**Passage to read:**
····················
1.Is it possible to use the stock coilpack on a 12v VR6 with MS?
2.Is it possible to use the stock coil on plugs of 24v VR6 with MS?
3.Does the MS covers (with the right mods) all the bases on VR6s?
4.Can, the MS, control the Drive by Wire system on the newest VR6s?
5. Can be, the MS, be wired to use the stock sensors, without any mods?
6. Is there a way to have wideband built in MS?
The goal of this is to produce some really interesting discussion that hopefully will produce a REAL, SIMPLE manual that will cover A to Z any and every side of the VR6 MS installation on 12v and 24v as well. Also, simple language is welcome since I know many newbies out there that have limited budgets (can't afford 034, tec3r, ect) but REALLY want to start this kind of project. (they love boost







)
Finally seems to be that the closest and most complete offer for a VR6 owner is the Patatron's one....although there many ??? after reading some tutorials.....
As a last side note this is for distributor less Drive by Wire VR6 owners 12v and 24v, since for what I already have investigated..... distributor Drive By Cable VR6s MS conversion have been already made successfully.
Thank you for your attention, hope this will produce some real, meaningful discussion, towards a solid guide or DIY.
Cheers,


----------



## vr6_addict (May 27, 2007)

*Re: VR6 on Megasquirt...think WE ALL NEED some answers (vr6_addict)*

Guys,
I need the all mighty experts to accomplish this....also all the community will benefit from this which is obviously the main point....
Any help would be appreciated?
Thank you


----------



## jettaflair (Jan 7, 2006)

I'm pretty sure most people using megasquirt lean against step-by-step instructions for running Megasquirt as every application is different and the nature of the system requires a whole bunch of learning and innovation. It will be far easier and safer in the long run if you learn how to do everything and understand how it works as you're installing and setting it up.
····················
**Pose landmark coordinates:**
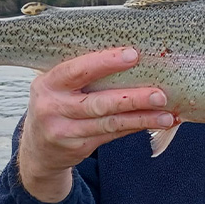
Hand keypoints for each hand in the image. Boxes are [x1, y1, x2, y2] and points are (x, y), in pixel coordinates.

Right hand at [17, 47, 177, 201]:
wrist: (37, 149)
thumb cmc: (56, 104)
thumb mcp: (56, 85)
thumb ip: (80, 72)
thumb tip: (128, 54)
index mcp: (48, 84)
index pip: (77, 71)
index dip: (105, 62)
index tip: (133, 55)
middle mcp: (53, 108)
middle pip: (98, 103)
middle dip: (131, 98)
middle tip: (160, 94)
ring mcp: (65, 132)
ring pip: (110, 124)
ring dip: (142, 118)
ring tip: (167, 115)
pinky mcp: (78, 148)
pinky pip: (112, 135)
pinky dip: (135, 127)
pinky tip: (154, 122)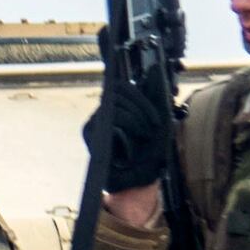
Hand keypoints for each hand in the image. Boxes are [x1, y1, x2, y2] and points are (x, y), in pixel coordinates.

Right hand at [89, 60, 178, 199]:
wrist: (138, 181)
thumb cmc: (149, 153)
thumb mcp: (159, 120)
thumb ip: (156, 94)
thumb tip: (154, 67)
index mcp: (120, 106)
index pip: (124, 87)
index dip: (140, 98)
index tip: (154, 117)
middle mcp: (105, 111)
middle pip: (120, 92)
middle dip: (141, 110)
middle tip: (151, 129)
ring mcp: (95, 121)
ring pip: (116, 106)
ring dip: (136, 121)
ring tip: (142, 138)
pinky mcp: (90, 133)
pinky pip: (110, 121)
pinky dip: (125, 133)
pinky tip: (128, 148)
····················
**Required work:**
1. How would you put this sentence from the VR6 Megasquirt thread into Spanish: "It will be far easier and safer in the long run if you learn how to do everything and understand how it works as you're installing and setting it up."
2. Can you set down the stretch of the VR6 Megasquirt thread from "Thank you for" through "(May 27, 2007)", word for word?
The records were taken from a different source than the thread.

**Answers below:**
1. Será mucho más fácil y seguro a largo plazo si aprendes a hacerlo todo y entiendes cómo funciona mientras lo instalas y lo configuras.

2.
Thank you for your attention, hope this will produce some real, meaningful discussion, towards a solid guide or DIY.
Cheers,


----------



## vr6_addict (May 27, 2007)